Why should different concerns be implemented in the same way? I don't think they need / should be. Nice thought point.
@BradB,
Good point. This is just personal for me, but I absolute HATE the "group" attribute of the cfoutput tag. In fact, I HATE using CFOutput to loop over queries. I think this was a really poor feature in the language. Now, if it were part of the CFLOOP tag, that would be a totally different situation; but the fact that it is part of the CFOutput tag makes this totally useless in my eyes.
Sorry if that sounds a bit strong, but after getting "nested CFOutput" errors a few times, I decided that this feature was too unusable to be helpful in any way that was consistent with the rest of my application.
@Brad:
What Ben said +1. I think you've really hit on something there that could help a lot of us struggling with OO in CF. Squillions of objects in a collection = reporting = different domain - nice!

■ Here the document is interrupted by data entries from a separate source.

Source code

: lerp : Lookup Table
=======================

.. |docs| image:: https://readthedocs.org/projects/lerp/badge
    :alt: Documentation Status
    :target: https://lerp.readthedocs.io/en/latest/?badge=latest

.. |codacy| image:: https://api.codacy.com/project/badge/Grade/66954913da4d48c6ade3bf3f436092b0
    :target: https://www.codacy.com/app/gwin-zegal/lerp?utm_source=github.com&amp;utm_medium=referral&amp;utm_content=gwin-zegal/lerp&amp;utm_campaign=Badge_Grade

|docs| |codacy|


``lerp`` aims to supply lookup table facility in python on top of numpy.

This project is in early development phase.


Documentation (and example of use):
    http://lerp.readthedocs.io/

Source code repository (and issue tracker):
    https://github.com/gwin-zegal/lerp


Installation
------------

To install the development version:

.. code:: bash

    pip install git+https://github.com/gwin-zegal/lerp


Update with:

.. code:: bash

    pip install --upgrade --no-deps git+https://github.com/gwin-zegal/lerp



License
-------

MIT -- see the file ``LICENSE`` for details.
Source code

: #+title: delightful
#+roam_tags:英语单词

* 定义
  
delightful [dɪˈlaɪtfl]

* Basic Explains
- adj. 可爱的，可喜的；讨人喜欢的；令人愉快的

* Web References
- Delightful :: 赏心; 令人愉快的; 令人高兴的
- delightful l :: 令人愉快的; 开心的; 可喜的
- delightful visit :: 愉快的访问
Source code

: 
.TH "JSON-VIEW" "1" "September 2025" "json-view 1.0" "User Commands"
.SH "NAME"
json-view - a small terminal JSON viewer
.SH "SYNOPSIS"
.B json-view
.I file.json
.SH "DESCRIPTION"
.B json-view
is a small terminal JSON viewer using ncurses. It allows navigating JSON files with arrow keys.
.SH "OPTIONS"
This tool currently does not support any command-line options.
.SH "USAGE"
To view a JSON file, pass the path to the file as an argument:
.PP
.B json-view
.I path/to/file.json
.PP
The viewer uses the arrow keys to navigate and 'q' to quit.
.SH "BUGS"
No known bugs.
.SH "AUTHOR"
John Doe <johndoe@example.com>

I just want to point out (and getting away from what the OP was asking) that sometimes the fact that an object is in a collection is important, even if we don't care right now about the other objects in the collection. The collection may be a business object in its own right with its own business rules , and where we are dealing with collections of value objects or of strictly composed child objects, the object lifecycle will be controlled by the parent object via the collection.
The actual implementation of these ideas in CF may end up not looking much like what I've described above, but I find it handy to keep the principle in view.
@Ben, Jaime - To add to that, consider the example of a populated collection of User objects. What's to say you don't create an object called Group which is a derivation, or abstraction, of a List-like collection. You can give the object Group behaviors like bulkAddPermission(). Search is another great example of where custom collections are nice. Consider paging being a behavior of a SearchResults collection for objects of type SearchResult. SearchResults could abstract paging from the DB in a getPage() method, or be greedy and cache a large dataset internally for querying later. By using an object for SearchResults, the behavior of paging is encapsulated and closely associated with its semantics.
A lot of people have a different approach to software design but the way I figure, keep it simple by building for the basics. Use objects to emulate the problem domain you have to solve, don't just come up with a solution to solve the problem at hand. The customer will always help you grow your application from there :) The closer you emulate their problem domain with your software, the more flexible your software will surprisingly become to maintain and enhance. Again just my take on it.
As always great post Ben, keep up the great work.